[[ Records for the exercise open ]]
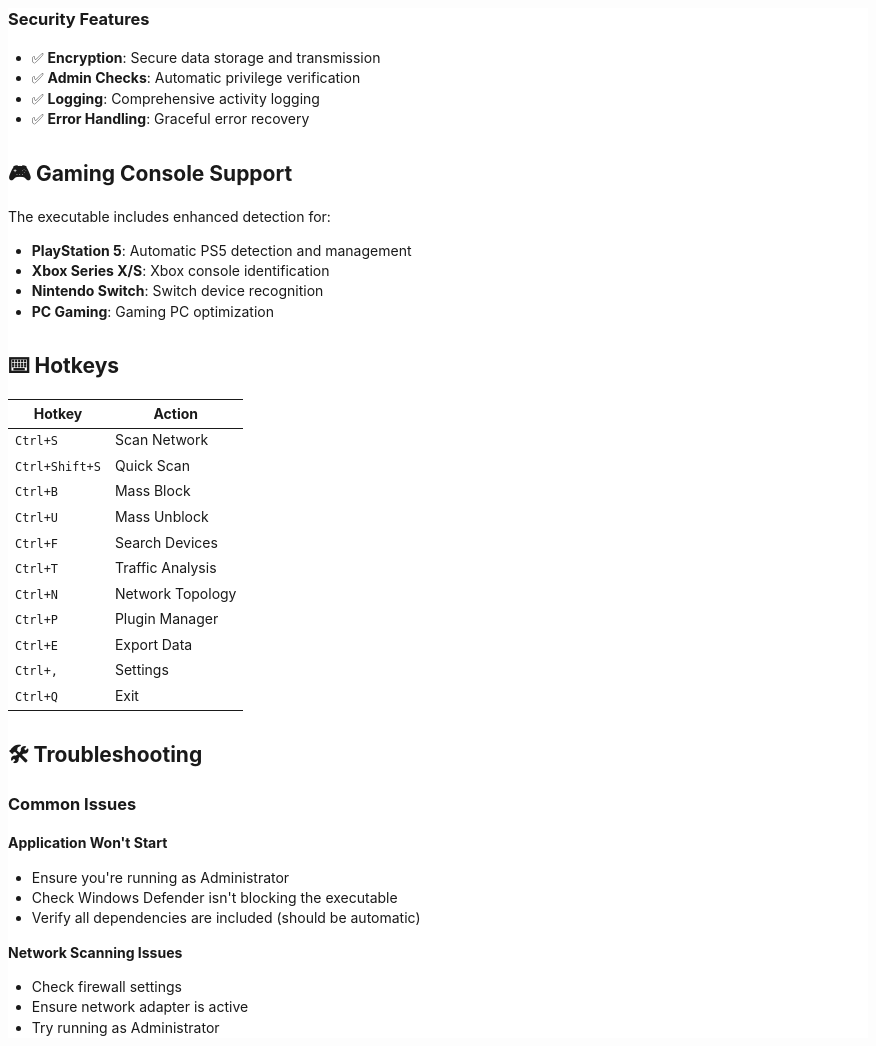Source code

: ### Security Features
- ✅ **Encryption**: Secure data storage and transmission
- ✅ **Admin Checks**: Automatic privilege verification
- ✅ **Logging**: Comprehensive activity logging
- ✅ **Error Handling**: Graceful error recovery

## 🎮 Gaming Console Support

The executable includes enhanced detection for:
- **PlayStation 5**: Automatic PS5 detection and management
- **Xbox Series X/S**: Xbox console identification
- **Nintendo Switch**: Switch device recognition
- **PC Gaming**: Gaming PC optimization

## ⌨️ Hotkeys

| Hotkey | Action |
|--------|--------|
| `Ctrl+S` | Scan Network |
| `Ctrl+Shift+S` | Quick Scan |
| `Ctrl+B` | Mass Block |
| `Ctrl+U` | Mass Unblock |
| `Ctrl+F` | Search Devices |
| `Ctrl+T` | Traffic Analysis |
| `Ctrl+N` | Network Topology |
| `Ctrl+P` | Plugin Manager |
| `Ctrl+E` | Export Data |
| `Ctrl+,` | Settings |
| `Ctrl+Q` | Exit |

## 🛠️ Troubleshooting

### Common Issues

**Application Won't Start**
- Ensure you're running as Administrator
- Check Windows Defender isn't blocking the executable
- Verify all dependencies are included (should be automatic)

**Network Scanning Issues**
- Check firewall settings
- Ensure network adapter is active
- Try running as Administrator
[[ Records for the exercise closed ]]
**Task directions**
For each line in the data above that contains the string "running", extract the line.

**Your solution**
- Ensure you're running as Administrator
- Try running as Administrator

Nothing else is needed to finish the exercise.